Mention English as second language learners to most teachers, and visions pop up of students who work hard but still struggle to learn English. When most of these students arrive in our classrooms, we know they will encounter tremendous obstacles.
What happens to those students the following year?
Or two or three years later?
Certainly, many students who learn English as a second language continue to struggle years later, and we often hear of their low test scores and high drop-out rates.
We don’t, however, often hear about the students who learn English as a second language who not only learn to converse in English; they excel.
I begin each semester with 75-90 high school seniors who take AP English. Most of them are hard working, intelligent, and ambitious kids.
Amid such students, each semester I also know I will have one, two, three, or more students for whom English is a second language. That’s right! Some of those young students who enter ESL classes as young children, finish their high school careers in Advanced Placement English, the most challenging high school English course. At the end of the year when these students take the AP exam, many of them will also make passing scores and receive college credit for freshman English before they ever set foot on a college campus.
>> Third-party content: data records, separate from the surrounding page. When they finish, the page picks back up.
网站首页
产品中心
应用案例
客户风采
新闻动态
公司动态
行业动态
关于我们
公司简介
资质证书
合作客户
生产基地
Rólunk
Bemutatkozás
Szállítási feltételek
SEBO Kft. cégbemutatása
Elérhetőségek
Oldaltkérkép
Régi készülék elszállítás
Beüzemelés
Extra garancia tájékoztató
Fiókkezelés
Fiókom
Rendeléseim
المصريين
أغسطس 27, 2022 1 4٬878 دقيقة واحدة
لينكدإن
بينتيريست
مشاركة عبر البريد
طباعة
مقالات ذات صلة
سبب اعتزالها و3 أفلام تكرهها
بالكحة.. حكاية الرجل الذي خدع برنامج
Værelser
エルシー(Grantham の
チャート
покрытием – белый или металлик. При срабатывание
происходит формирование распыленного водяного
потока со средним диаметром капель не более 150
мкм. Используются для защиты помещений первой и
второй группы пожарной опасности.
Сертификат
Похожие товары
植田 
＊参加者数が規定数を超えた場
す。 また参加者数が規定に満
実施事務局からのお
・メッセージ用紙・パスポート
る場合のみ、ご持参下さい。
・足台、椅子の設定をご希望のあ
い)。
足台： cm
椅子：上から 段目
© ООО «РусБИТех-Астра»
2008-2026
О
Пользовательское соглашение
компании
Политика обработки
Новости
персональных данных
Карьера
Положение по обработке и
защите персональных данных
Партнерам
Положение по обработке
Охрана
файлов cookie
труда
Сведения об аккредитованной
When I think about ESL students, I remember a special student I taught a few years ago. In one of her essays, she reminisced about her struggle to learn English.
Upon arriving in America, I entered second grade. Imagine my shock when my parents introduced me to an education system and environment almost diametrically opposed to what I was used to. At first I could not keep up in school, for I knew no English. Used to getting A’s before, I now got F’s instead, and for the first time, I was at the bottom of my class. When asked on a test, “Where did Columbus live,” I wrote “10 B Daniel Drive,” my address, upon seeing “where-live.” Afterward, I shamefully tried to hide the poor grade from my parents and could not understand why they chuckled in amusement at my answer. Because of the distresses of constant failure, I even resorted to cheating on the bonus word of one vocabulary test: launch. The word has since been etched into my mind, and the incident taught me a great lesson in integrity.
With encouragement and help from my parents and my teachers, I began to dedicate much of my time to learning English, beginning with simple vocabulary that any native three-year old would know, like “cat,” “dog,” and “fish.” My first English sentences were “I’m hungry. I want ice-cream.” I had to put more effort into my education than most other second graders, hours of memorizing hundreds of vocabulary words and practicing speaking. I dissected various textbooks, finding words I did not know and then memorizing them. While rummaging through the boxes, I found evidence of my endeavors: a little booklet with lists of big words in the eyes of an eight-year-old like “appropriate” and “tremendous,” dated June 30, 1994. I continued to improve my vocabulary, reading comprehension, and writing skills through constant practice and exercise well into high school. There were times when the daily routine became boring and burdensome, but I persisted, and now, more than a decade later, I have fully grasped my new language and life.
I don’t think any of Chun’s teachers will ever forget her because she was was one of the hardest working and kindest students that any of us ever had the pleasure to teach. She may have struggled to learn English when she first entered an American school, but she ended her career as one of our Class Valedictorians after making straight A’s and achieving a perfect score on the SAT.
That’s right! She achieved a perfect score on the SAT.
We teach hundreds and hundreds of students during our long careers. Sometimes, however, we have students who teach us and give us more than we could ever teach or give them. I remain in awe of AP students whose native language is NOT English.